The film critic David Walsh has reviewed for his publication Nolan's Batman Begins (2005), The Dark Knight (2008), Dunkirk (2017) and Nolan's last, Tenet (2021).
During that nearly two decade period, during which the rest of the critical community has been consistently breathless in its praises for anything and everything Nolan does, Walsh has been consistently, strongly, negative in his appraisal of Nolan's work. I might add that as the reviews of the Batman films and Dunkirk in particular indicate, Walsh was particularly unimpressed with the films' handling of political and historical themes--exactly what happen to be at the heart of Oppenheimer.
The result was that I expected that, if Walsh reviewed the film their appraisal would be an utter evisceration of the film--even before the reviews of the movie were in, and certainly after I read what Mark Hughes had to say of the film's deficiencies (as he read them).
Instead Walsh, in a review--co-written with J. Cooper--offers very high praise of the film in what seems to me the most surprising review of his that I have ever read.
While Walsh and his colleague acknowledge the film's "genuine weaknesses" (in this case not the usual complaints about the sex, but rather the handling of the history that most critics cannot be bothered with, like the ways in which a biographical approach clashes with a historical one), Oppenheimer is in their view "a serious and appropriately disturbing film about nuclear weapons and nuclear war" telling an "engrossing story" that "is intended to leave viewers shaken, and . . . succeeds in that" as a film with a real critical edge, and real force.

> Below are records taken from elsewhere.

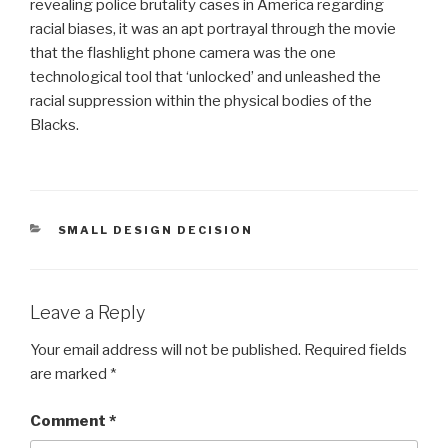
revealing police brutality cases in America regarding
racial biases, it was an apt portrayal through the movie
that the flashlight phone camera was the one
technological tool that ‘unlocked’ and unleashed the
racial suppression within the physical bodies of the
Blacks.
CATEGORIES
SMALL DESIGN DECISION
Leave a Reply
Your email address will not be published.
Required fields
are marked
*
Comment
*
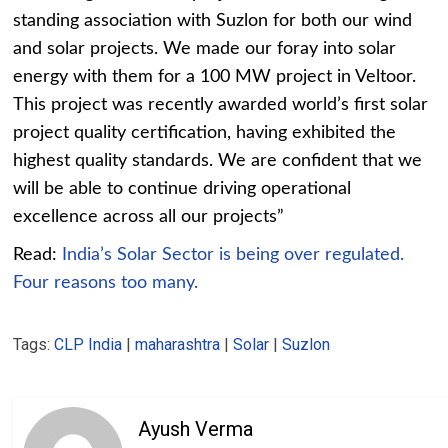
standing association with Suzlon for both our wind
and solar projects. We made our foray into solar
energy with them for a 100 MW project in Veltoor.
This project was recently awarded world’s first solar
project quality certification, having exhibited the
highest quality standards. We are confident that we
will be able to continue driving operational
excellence across all our projects”
Read:
India’s Solar Sector is being over regulated.
Four reasons too many.
Tags:
CLP India
|
maharashtra
|
Solar
|
Suzlon
Ayush Verma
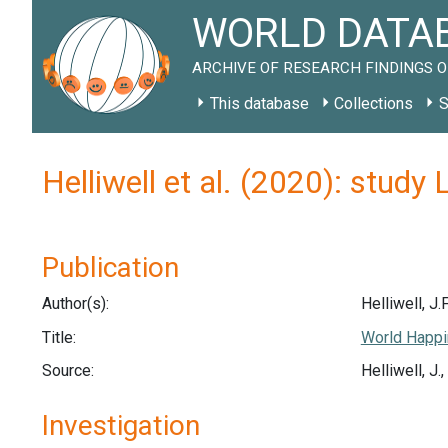
WORLD DATAB
ARCHIVE OF RESEARCH FINDINGS O
This database
Collections
S
Helliwell et al. (2020): study
Publication
Author(s):
Helliwell, J.F
Title:
World Happi
Source:
Helliwell, J
Investigation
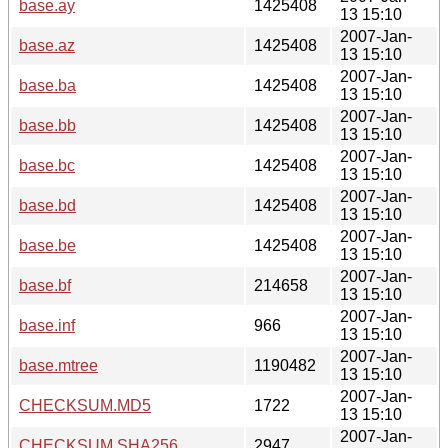
base.ay
1425408
13 15:10
2007-Jan-
base.az
1425408
13 15:10
2007-Jan-
base.ba
1425408
13 15:10
2007-Jan-
base.bb
1425408
13 15:10
2007-Jan-
base.bc
1425408
13 15:10
2007-Jan-
base.bd
1425408
13 15:10
2007-Jan-
base.be
1425408
13 15:10
2007-Jan-
base.bf
214658
13 15:10
2007-Jan-
base.inf
966
13 15:10
2007-Jan-
base.mtree
1190482
13 15:10
2007-Jan-
CHECKSUM.MD5
1722
13 15:10
2007-Jan-
CHECKSUM.SHA256
2947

Indeed, in an extreme contrast with Hughes' view of the film, and Walsh's view of Nolan's earlier works, the review remarks Nolan's "treating many of the weighty historical issues contained in Robert Oppenheimer's life with sincerity and urgency" --all as, testifying to some artistry here, the filmmaker managed to make a movie "quite pointed" about "the horrors of nuclear weapons and the threat they represent to humanity" while "eschew[ing] didacticism." Particularly astonishing in a director so often associated with the right (not least because of that third Batman film, in which, as Walsh's colleague Adam Haig put it in his review of that movie, Nolan "defends plutocracy, associates the working class with violent murderers and thugs, identifies revolution with terrorism" in a "condescending, cruel, misanthropic, ugly and unreal" piece of "artistic and social falseness and pseudo-gravitas"), this review specifically commends Nolan for "treat[ing] honestly" the "scenes of left-wing intellectual life in the 1930s and 40s."
Thus: after dispraise for the film where I had not expected it (from a Nolan fan writing for a mainstream publication), praise where I had not expected it (from a reviewer who has been anything but a Nolan fan, from a publication whose editorial line has been consistently critical of Nolan and the politics associated with him).
At the very least the movie is garnering surprising reactions from serious critics who have followed Nolan's work for a long time. And if nothing else there seems to me something to be said for that, while it may well be that, whatever Oppenheimer's limitations, to go by the reviews of both Hughes and Walsh, Nolan is doing that very, very rare thing among those to whom the box office and the critics have been so consistently and profusely good for so long--stretching himself as an artist, however one regards the result.